As for the gameplay itself, while it may seem inconsequential, it does provide a bit of insight into what's going on with this defect, even if I myself couldn't see it, and despite the little impact you have, what you do does feel like it has a genuine effect on the subject itself. Throughout the entire thing, you can tell that there was love and care put into this, and it has shown, given the rereleases and legacy this game has had throughout the almost 40 years that it has been a thing.
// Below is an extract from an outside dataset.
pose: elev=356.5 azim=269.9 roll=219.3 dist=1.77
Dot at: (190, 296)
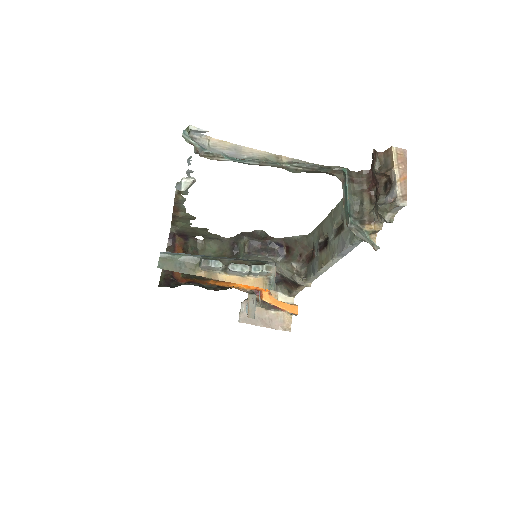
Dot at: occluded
Overall, while I will probably never properly understand it, I did find it to be a very unique and unforgettable experience that is definitely worth remembering and preserving for years to come.
Game #65

~ Juegos que Hay que Jugar Antes de Morir ~
Juego 65: Deus Ex Machina (1984)
Me duele la cabeza después de haberlo jugado, y no solo por los colores o el nivel del bebé (gente ha muerto ahí, estoy convencido), sino también porque no he entendido ni media. Y aún así, con su confusión y su dolor de cabeza, no podía apartar la mirada del monitor ni quitarme los cascos. Este juego te hipnotiza como pocos. Y, aunque es cierto que hace poco o nada a nivel jugable y es confuso hasta el extremo a propósito (ingleses, supongo), te mueve por dentro. Eso trata de hacer el arte, al fin y al cabo, hacerte sentir, y Deus Ex Machina lo consigue.
PD: Ha sido como ver un capítulo de 'Don't Hug Me, I'm Scared' puesto de alucinógenos. Espero no tener terrores nocturnos xd.